No minuto seguinte, Denzel refletiu e, sem esperar qualquer manifestação do passageiro, disse:

— Senhor, boa tarde, peço-lhe desculpas pela minha grosseria. Por gentileza, desconsidere a pergunta sobre a sua nacionalidade.

— Por favor, para onde deseja ir?

— Boa tarde, amigo. Tudo bem, não há o que desculpar. Vamos para Cidade Universitária no Butantã, o senhor sabe onde fica? — disse o passageiro, num tom de voz bem tranquilo, enquanto se acomodava junto com a pequena mala no banco de trás do carro.

E antes de ouvir a resposta do motorista, o passageiro, com um sorriso no rosto, demonstrando simpatia, respondeu:

— Sim, sou moçambicano. Me chamo Simon. Sou de Mavalane, um bairro da cidade de Maputo. Você já esteve no meu país?

— Prazer em conhecê-lo Simon, sou Denzel. É para o Campus da Universidade de São Paulo que deseja ir. Certo?

— Sim, por favor, vamos direto para lá.

— Ok, vou usar o Waze para verificar o trajeto com menos trânsito. E com relação à sua pergunta, não, ainda não visitei o seu país.

— Lá no Campus, em qual faculdade o senhor quer ficar? — perguntou o motorista já com o carro em movimento.

— Tenho um compromisso, uma palestra, na Faculdade de Filosofia e Letras. E como é a minha primeira vez naquele Centro Acadêmico, gostaria de chegar com antecedência para conversar com os meus anfitriões e agradecer o convite formulado.

— Ótimo, senhor Simon. Que horas será a sua apresentação?

— Às quatorze.

— Então, temos bastante tempo. Estaremos lá em quarenta ou cinquenta minutos — olhando para o relógio do painel do carro — Denzel concluiu — um pouco antes do meio-dia chegaremos à USP.

— Como você adivinhou a minha nacionalidade?

— A pergunta foi feita sem nenhuma intenção. Foi espontânea.
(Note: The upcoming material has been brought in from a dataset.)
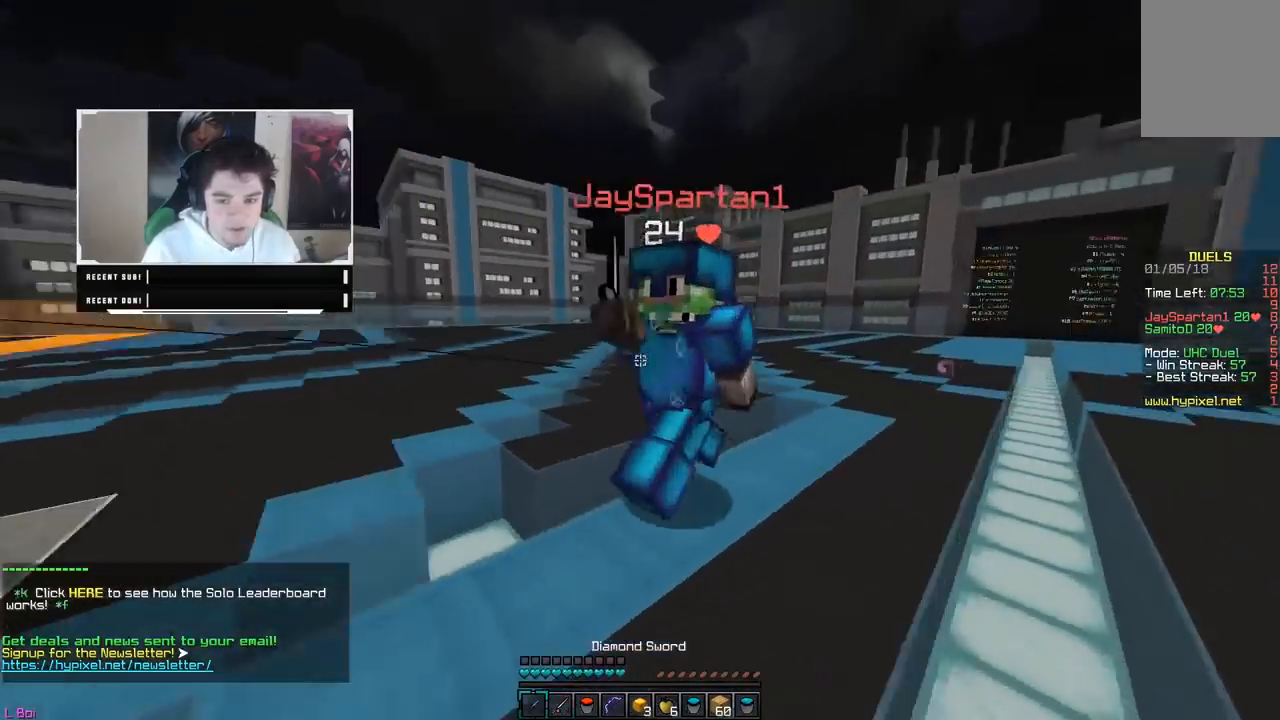
{"keys": ["d"], "mouse": ["left"], "events": [[250, "mouse_left", "up"], [267, "mouse_left", "down"], [433, "w", "up"]]}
Motivada, talvez, pela sua semelhança com um grande amigo meu, também moçambicano. E não posso desconsiderar que lhe peguei bem próximo do Consulado de Moçambique. Esse meu amigo mora ou morava, não sei mais, pois há anos deixou de fazer contato, numa cidade ao norte de Maputo, chamada Veira. Não, não é Veira. É Beira — concluiu o motorista.

— Isso, Beira, uma bela cidade, é a capital da província de Sofala. — disse Simon, enquanto mexia no bolso interno do paletó.
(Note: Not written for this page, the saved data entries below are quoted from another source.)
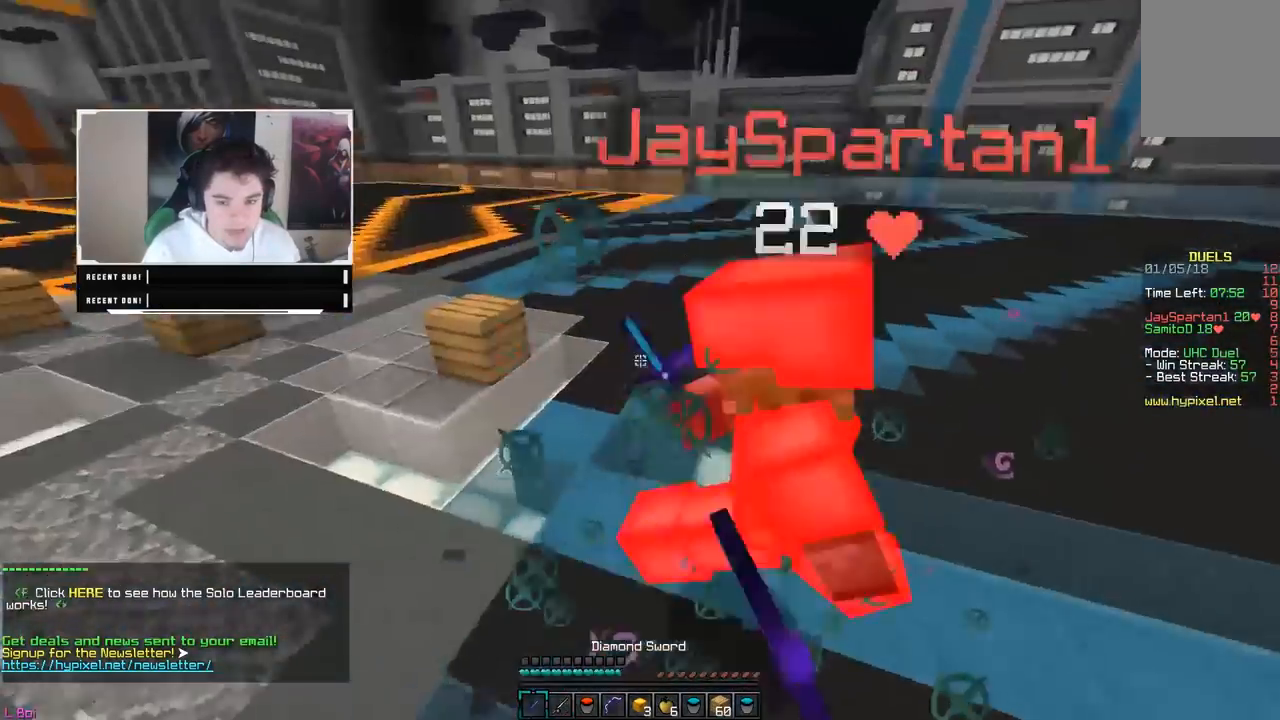
{"keys": ["d", "w"], "mouse": ["left"], "events": [[117, "w", "down"], [467, "mouse_left", "up"], [483, "mouse_left", "down"]]}
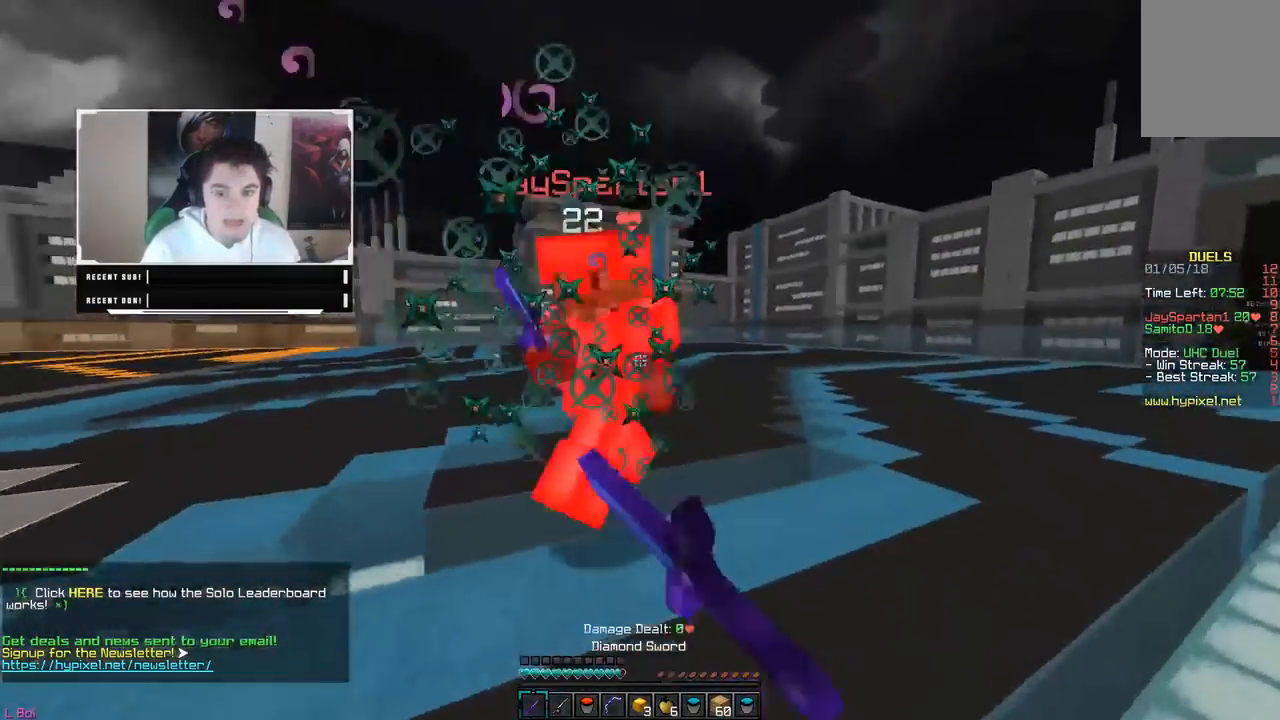
{"keys": ["d", "w"], "mouse": ["left"], "events": [[50, "d", "up"], [117, "a", "down"], [467, "d", "down"], [500, "a", "up"]]}
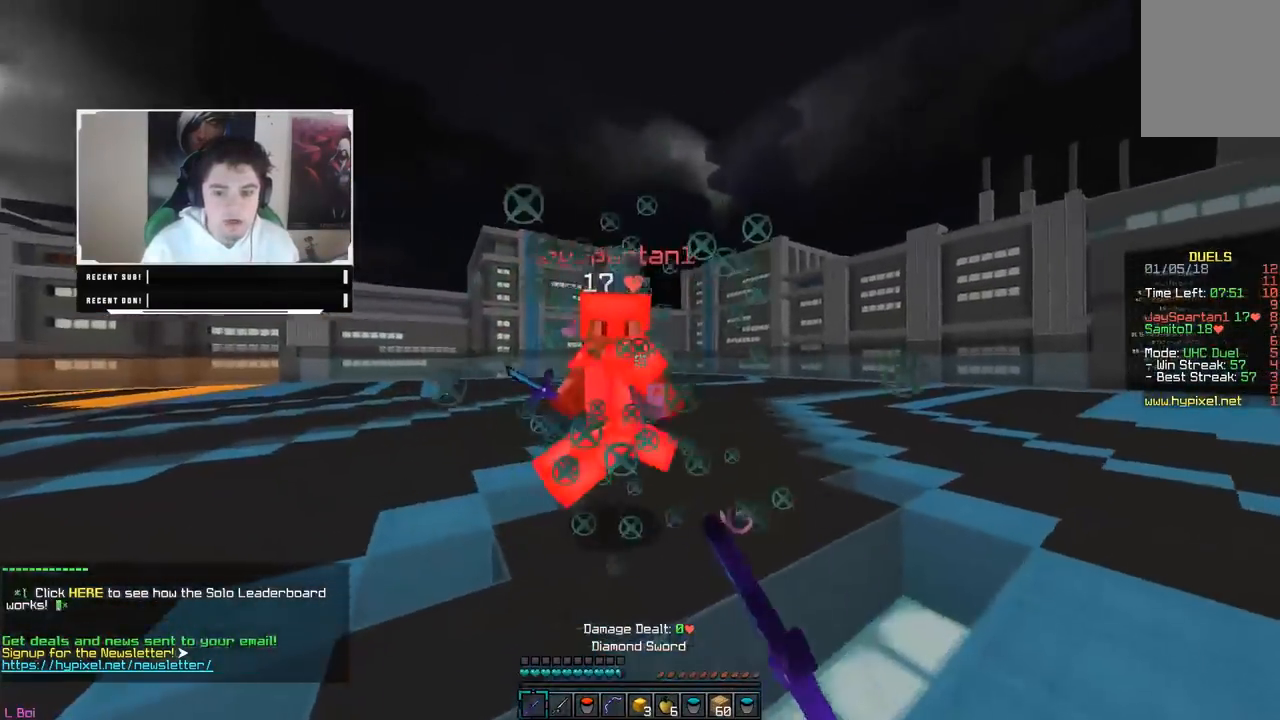
{"keys": ["a", "w"], "mouse": ["left"], "events": [[200, "mouse_left", "up"], [217, "mouse_left", "down"], [283, "d", "up"], [317, "mouse_left", "up"], [333, "mouse_left", "down"], [367, "a", "down"]]}
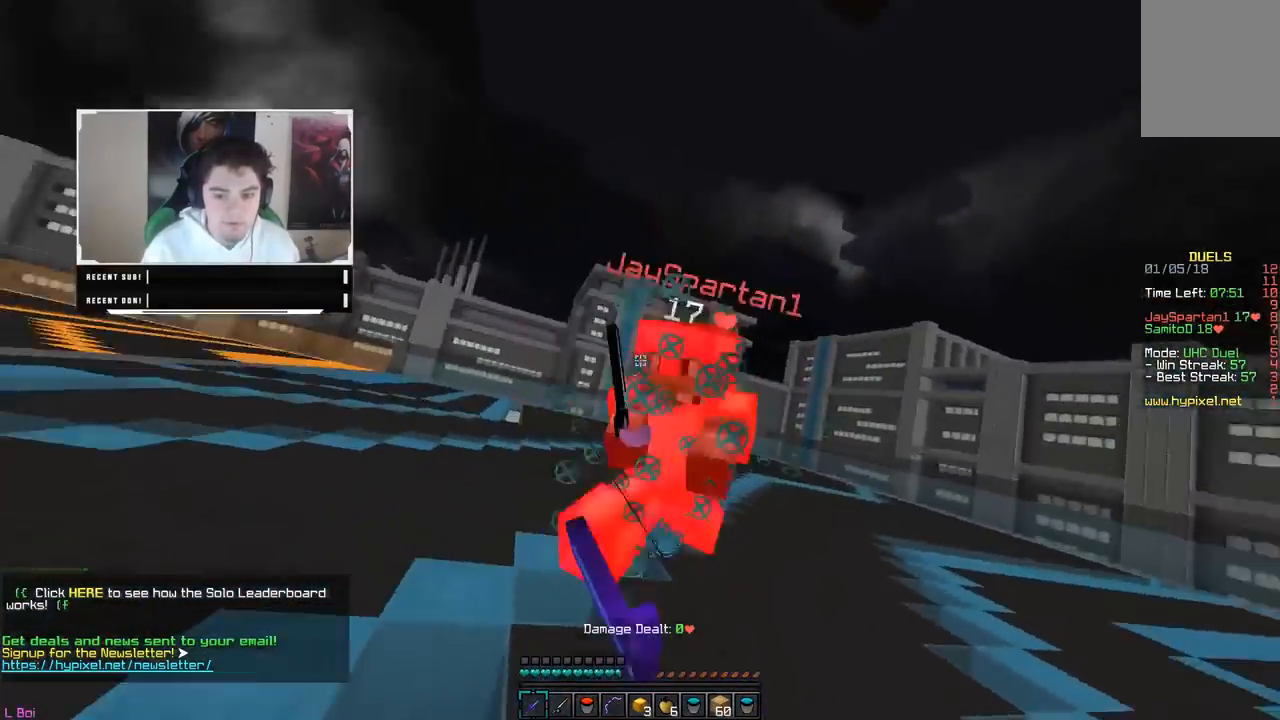
{"keys": ["d", "w"], "mouse": ["left"], "events": [[33, "mouse_left", "up"], [50, "mouse_left", "down"], [150, "mouse_left", "up"], [167, "d", "down"], [167, "mouse_left", "down"], [283, "a", "up"], [383, "mouse_left", "up"], [400, "mouse_left", "down"]]}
Denzel, vez por outra espiando o passageiro pelo retrovisor interno, deu continuidade à conversa.

— Estive por duas vezes na África, mas como na época ainda não conhecia o Professor Mia, o meu amigo e seu compatriota, Moçambique não fez parte do roteiro da viagem. E até hoje, apesar da vontade, ainda não tive a oportunidade de visitar o seu país — disse Denzel, como se estivesse conversando com um velho companheiro.

No mesmo tom de voz, Simon disse:

— Nunca é tarde, ainda pode viajar para Moçambique e visitar seu amigo em Beira. Há voos quase que diários daqui de São Paulo para Maputo.

Tão perceptível como a luz do sol era o entendimento que estava ocorrendo naquele momento entre Denzel e Simon, ambos na faixa etária dos sessenta anos e afrodescendentes.

- Não sou de acreditar em coincidências, mas hoje realmente estão acontecendo coisas que... — percebendo que o passageiro estava entretido no celular, o motorista repentinamente parou de falar.

O silêncio, que não durou nem dois minutos, foi interrompido quando Simon, guardando o celular, retomou o papo com o motorista perguntando-o sobre o amigo moçambicano.

Sem responder diretamente à pergunta, Denzel reiniciou a conversa com Simon falando dos acontecimentos que precederam a chamada dele no aplicativo.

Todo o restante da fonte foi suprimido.